Data excerpts
============

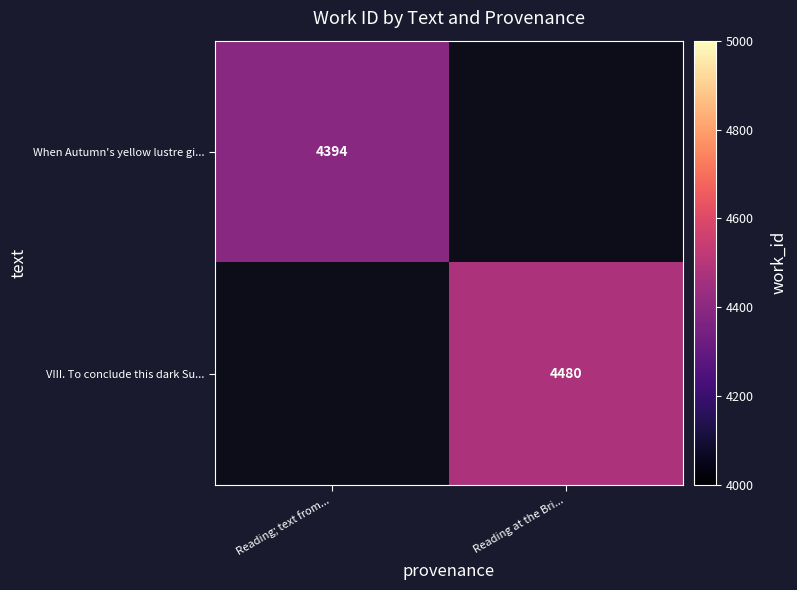

At how many categories does at least one series exceed 4418?

1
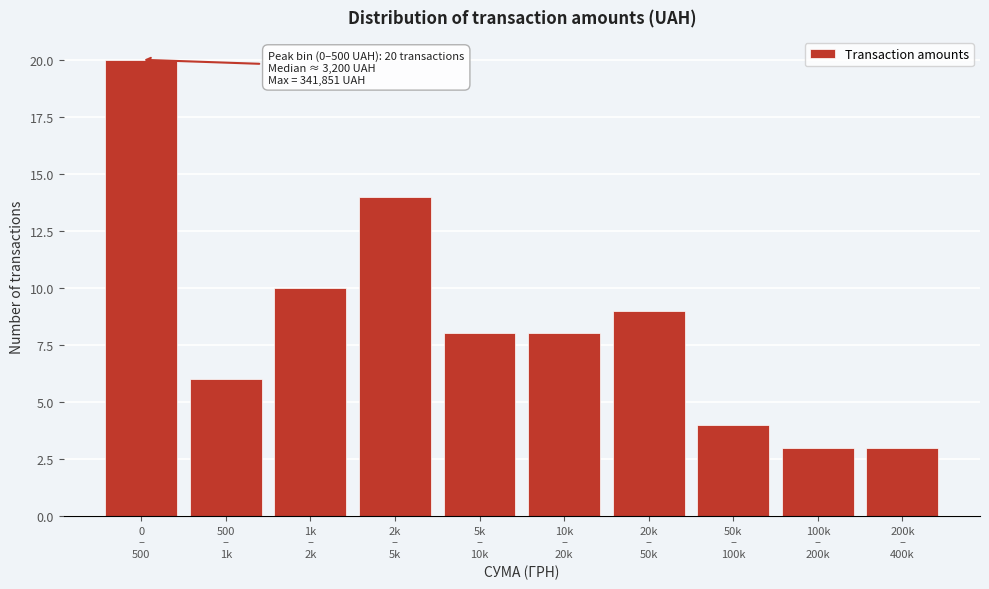

Reading right to left, list all the values displayed in this chart.

3	3	4	9	8	8	14	10	6	20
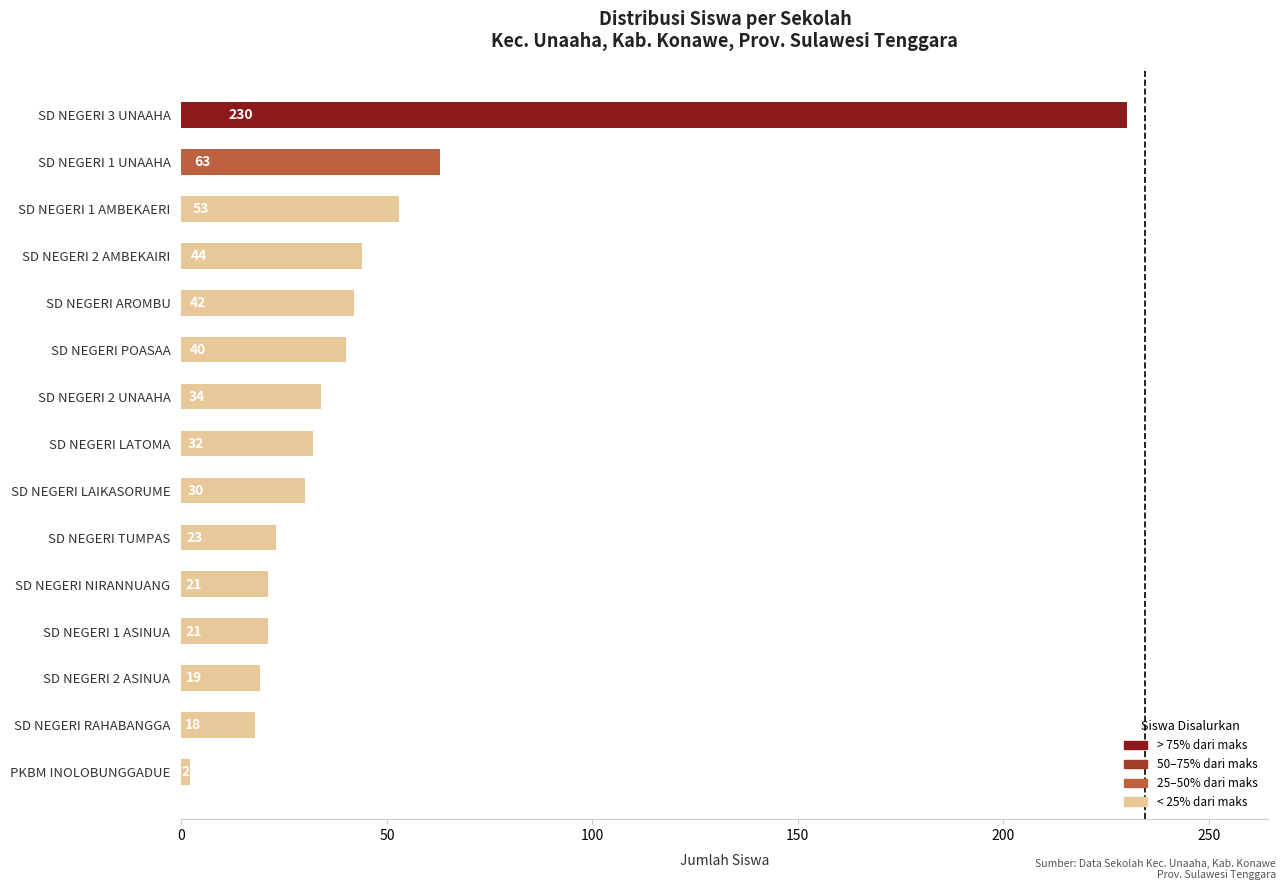

What is the difference between the values at SD NEGERI RAHABANGGA and SD NEGERI LATOMA?

14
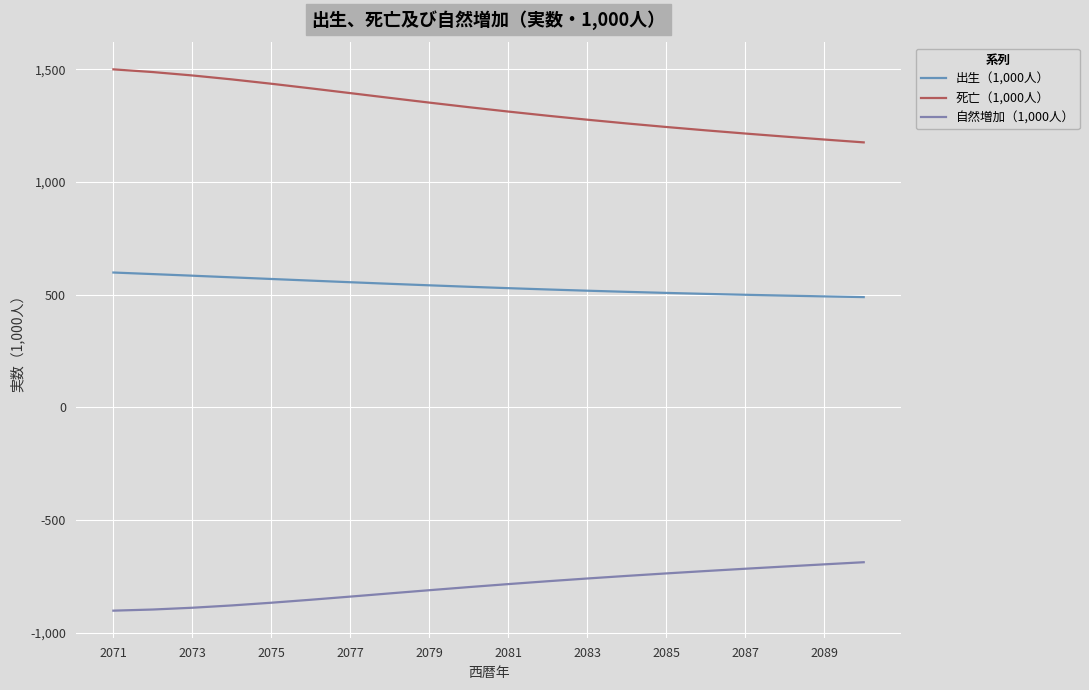

What is the difference between the maximum and minimum values in the 死亡（1,000人） series?

323.9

============

#### Problem to solve
Print all the lines of data above word for word, leaving out the pictures.

#### Problem solution
At how many categories does at least one series exceed 4418?

1

Reading right to left, list all the values displayed in this chart.

3	3	4	9	8	8	14	10	6	20

What is the difference between the values at SD NEGERI RAHABANGGA and SD NEGERI LATOMA?

14

What is the difference between the maximum and minimum values in the 死亡（1,000人） series?

323.9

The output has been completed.